Richard Robinson sleeps on the street, having made his way down to this quirky island city in September with just a guitar, the clothes on his back and some stories.
"People see me singing or something, and they laugh and give me some money or something," said Robinson, 35. "People like me for some reason."
Robinson is caught in Key West's campaign to rid itself of about 2,000 homeless people. City commissioners have created a no-panhandling zone in its tourist-heavy downtown district, meaning those caught sleeping in storefronts or begging for change can get up to 60 days in jail and a $500 fine.
Opponents say the law discriminates against the poor and violates constitutional guarantees of free speech and assembly rights. But many city officials say the change is necessary, maintaining that the homeless problem hurts local businesses and scares off tourists.
Homelessness has long been a problem in this city of 26,000, where well-paying jobs and affordable housing are in short supply. The homeless are attracted to the southernmost point in the continental United States because of its warm weather and tourists with loose cash who wander Duval Street, the main drag.
"We've always had panhandlers on Duval since I can remember -- just not as aggressive," said Commissioner Jerry Anthony, who voted for the measure.
The Key West law is part of a national trend of new anti-panhandling laws. Ordinances calling for panhandlers to be arrested and fined have been passed in Providence, R.I.; Fresno, Calif.; Huntington, W.Va.; Eugene, Ore.; and Las Cruces, N.M.
Key West, widely known as the longtime home of Ernest Hemingway, attracts many tourists with its laid-back image.
The city is known for its tolerance. It has a large gay population and is a popular destination for gay tourists. An anti-discrimination ordinance stands out from those in most cities because it includes protections for transgender people.
The city's reputation is the source of its "One Human Family" slogan.
" 'One Human Family' does not include criminals or people who don't want to earn their way in society," said Tom Oosterhoudt, a city commissioner who sponsored the no-panhandling measure. "The fact is, people that own businesses and own houses also have rights."
Key West essentially banned homeless people from an area that includes the famous Duval Street bars Sloppy Joe's and Hog's Breath, several hotels and restaurants, and the main stop for a popular tourist train.
Many tourists said the homeless aren't such a nuisance, and some are sympathetic.
"We have homeless people up north who have to huddle up against warm buildings," said Geoff Smith of Cooperstown, N.Y., who said the city should not have banned the homeless. "It's warm down here. I don't think you need to worry about homeless people in Key West."

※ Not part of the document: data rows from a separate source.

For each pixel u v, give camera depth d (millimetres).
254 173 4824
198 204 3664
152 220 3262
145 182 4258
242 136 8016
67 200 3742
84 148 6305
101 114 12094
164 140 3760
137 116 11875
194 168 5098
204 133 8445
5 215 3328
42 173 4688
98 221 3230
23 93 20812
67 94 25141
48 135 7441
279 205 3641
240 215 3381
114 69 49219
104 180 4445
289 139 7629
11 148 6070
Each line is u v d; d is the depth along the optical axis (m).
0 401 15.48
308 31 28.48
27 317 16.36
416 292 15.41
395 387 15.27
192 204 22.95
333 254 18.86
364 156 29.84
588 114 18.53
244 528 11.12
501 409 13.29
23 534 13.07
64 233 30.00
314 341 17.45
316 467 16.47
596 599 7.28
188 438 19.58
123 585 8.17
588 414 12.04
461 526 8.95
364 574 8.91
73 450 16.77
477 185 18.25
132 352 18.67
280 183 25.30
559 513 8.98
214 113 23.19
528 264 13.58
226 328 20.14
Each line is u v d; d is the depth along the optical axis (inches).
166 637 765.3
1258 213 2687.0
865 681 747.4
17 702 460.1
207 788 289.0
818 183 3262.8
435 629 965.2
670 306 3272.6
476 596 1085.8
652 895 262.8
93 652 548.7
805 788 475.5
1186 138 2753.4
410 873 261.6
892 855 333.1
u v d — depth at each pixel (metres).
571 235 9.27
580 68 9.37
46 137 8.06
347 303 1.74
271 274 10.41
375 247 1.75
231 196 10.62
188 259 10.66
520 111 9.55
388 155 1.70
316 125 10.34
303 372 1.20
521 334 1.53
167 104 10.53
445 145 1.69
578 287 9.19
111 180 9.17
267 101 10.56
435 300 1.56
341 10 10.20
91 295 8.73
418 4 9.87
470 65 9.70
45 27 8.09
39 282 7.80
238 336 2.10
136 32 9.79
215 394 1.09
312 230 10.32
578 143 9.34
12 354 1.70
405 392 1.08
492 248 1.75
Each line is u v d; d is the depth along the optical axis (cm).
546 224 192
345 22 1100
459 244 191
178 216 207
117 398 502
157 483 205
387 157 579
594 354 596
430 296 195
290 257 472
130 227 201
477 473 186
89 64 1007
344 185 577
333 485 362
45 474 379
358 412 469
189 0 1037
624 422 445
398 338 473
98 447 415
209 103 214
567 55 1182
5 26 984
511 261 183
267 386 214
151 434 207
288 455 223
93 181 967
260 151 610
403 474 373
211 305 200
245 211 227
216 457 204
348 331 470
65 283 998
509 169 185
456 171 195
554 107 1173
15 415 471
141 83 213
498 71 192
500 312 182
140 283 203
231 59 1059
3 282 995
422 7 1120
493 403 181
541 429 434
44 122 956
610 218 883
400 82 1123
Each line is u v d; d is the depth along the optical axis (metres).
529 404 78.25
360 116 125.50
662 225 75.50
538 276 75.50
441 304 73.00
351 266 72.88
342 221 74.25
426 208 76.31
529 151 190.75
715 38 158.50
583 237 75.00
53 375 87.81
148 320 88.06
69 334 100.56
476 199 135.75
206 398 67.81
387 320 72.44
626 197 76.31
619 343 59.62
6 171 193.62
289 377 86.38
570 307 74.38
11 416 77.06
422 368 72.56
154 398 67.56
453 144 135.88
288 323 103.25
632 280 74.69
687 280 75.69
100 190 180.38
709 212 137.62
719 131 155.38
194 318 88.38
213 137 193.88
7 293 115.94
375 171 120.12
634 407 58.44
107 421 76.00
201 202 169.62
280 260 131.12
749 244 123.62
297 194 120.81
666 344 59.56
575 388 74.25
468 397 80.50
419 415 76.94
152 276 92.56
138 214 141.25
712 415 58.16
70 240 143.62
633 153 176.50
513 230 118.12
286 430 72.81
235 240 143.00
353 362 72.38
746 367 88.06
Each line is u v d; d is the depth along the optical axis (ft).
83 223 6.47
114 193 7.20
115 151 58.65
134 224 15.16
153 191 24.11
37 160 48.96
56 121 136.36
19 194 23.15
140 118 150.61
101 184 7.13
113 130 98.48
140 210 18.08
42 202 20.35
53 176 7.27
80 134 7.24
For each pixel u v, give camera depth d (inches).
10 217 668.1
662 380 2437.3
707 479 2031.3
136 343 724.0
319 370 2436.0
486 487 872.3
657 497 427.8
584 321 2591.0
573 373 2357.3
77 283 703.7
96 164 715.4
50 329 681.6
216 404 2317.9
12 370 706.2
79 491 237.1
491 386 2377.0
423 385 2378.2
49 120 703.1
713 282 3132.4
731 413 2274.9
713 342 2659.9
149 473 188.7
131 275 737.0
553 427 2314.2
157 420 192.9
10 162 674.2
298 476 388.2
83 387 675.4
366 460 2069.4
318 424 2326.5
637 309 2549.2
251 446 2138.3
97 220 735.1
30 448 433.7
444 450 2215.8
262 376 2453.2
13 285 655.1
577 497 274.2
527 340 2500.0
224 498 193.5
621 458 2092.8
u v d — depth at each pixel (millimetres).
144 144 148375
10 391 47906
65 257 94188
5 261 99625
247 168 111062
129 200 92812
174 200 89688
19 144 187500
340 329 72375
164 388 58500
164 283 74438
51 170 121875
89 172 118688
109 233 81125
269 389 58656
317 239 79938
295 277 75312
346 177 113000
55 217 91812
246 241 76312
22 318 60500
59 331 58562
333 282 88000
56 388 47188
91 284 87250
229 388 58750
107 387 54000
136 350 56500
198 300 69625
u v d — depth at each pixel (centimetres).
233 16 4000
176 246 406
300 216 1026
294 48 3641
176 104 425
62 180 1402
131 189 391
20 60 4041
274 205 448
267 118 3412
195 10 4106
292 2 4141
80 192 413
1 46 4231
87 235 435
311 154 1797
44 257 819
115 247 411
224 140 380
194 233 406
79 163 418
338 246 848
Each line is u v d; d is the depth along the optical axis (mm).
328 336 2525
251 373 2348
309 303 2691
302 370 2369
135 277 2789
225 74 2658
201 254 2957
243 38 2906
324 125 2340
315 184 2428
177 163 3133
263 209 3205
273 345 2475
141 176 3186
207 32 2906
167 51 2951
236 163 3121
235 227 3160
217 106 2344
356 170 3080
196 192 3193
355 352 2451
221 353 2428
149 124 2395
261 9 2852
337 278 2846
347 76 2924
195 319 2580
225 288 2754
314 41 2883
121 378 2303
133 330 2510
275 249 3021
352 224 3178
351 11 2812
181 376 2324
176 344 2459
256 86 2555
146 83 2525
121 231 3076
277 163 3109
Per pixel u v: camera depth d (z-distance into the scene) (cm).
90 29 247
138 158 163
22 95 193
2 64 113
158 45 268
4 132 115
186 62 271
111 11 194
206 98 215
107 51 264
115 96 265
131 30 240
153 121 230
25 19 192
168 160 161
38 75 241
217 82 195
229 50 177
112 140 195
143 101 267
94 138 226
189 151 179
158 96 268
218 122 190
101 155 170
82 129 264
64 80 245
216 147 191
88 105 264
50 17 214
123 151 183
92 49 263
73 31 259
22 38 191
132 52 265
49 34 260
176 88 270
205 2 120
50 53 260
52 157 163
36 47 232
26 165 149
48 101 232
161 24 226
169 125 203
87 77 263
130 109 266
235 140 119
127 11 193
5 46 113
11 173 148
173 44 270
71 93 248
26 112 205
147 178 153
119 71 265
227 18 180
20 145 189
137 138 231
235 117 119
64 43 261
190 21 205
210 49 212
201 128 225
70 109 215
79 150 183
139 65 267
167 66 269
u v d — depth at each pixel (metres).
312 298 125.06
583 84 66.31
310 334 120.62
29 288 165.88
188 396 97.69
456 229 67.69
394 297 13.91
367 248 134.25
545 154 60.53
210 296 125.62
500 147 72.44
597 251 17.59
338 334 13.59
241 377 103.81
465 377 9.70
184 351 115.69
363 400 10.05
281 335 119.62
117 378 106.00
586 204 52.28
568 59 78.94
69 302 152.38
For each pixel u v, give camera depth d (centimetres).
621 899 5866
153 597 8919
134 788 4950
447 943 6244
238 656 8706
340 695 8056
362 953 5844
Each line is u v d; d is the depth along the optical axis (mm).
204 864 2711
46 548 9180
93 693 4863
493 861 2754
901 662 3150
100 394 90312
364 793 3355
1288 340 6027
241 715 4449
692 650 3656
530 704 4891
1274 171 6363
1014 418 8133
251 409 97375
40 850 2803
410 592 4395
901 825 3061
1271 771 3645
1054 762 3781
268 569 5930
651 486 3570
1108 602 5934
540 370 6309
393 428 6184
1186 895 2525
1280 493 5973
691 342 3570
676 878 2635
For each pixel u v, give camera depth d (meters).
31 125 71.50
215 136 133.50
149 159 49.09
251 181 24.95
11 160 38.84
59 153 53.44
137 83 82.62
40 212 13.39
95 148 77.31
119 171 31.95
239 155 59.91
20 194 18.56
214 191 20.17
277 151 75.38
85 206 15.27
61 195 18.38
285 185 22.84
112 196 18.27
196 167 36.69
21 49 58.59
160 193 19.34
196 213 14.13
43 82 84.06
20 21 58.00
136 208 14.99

Sitting with his back to the wall of an empty storefront, Robinson, who says he lost his job as a carpenter in 1997, shrugs off the new law.
"It's kind of that way anywhere," said Robinson, who has spent time in Los Angeles, New Orleans, Tampa and Miami in the past four years. "At least in other places you can't find a good place to eat."
Robinson said he tried to find a job but found no takers, so he sets up shop along Duval Street with a sign that says, "Why lie? I need a beer." He said he's still learning the guitar and manages to keep clean using sinks or hoses.
Oosterhoudt said he sympathizes with the small group of homeless with paying jobs who can't afford even a small apartment in expensive Key West.
"But a lot of these people are so dysfunctional that they don't have any desire to work," Oosterhoudt said. "At some point, you have to protect the civilized members of society. We can be as compassionate as we want, but we have to be compassionate to everybody."
Lynn Felten owns a Duval Street booth that sells snorkeling, scuba diving and fishing trips. He says panhandlers sometimes bother his customers as they wait in line.
"I don't wish anybody any bad, but I hate them," Felten said. "Florida is slanted, and all the nuts come down to Key West."
Commissioner Carmen Turner, who voted against the panhandling ban, accuses Oosterhoudt of failing to seek a long-term solution to the problem.
She hopes that a Feb. 12 meeting between city officials, citizens and advocates for the homeless will help. Another homelessness measure, to prevent people from sleeping in environmentally sensitive mangrove areas, will be up for a vote about a week after the meeting.
While the dispute continues., there's a sign the law has the potential to work: Robinson plans to leave Key West this month, destination unknown.
"Everybody has to make a living," Robinson said. "It's time to go play another show."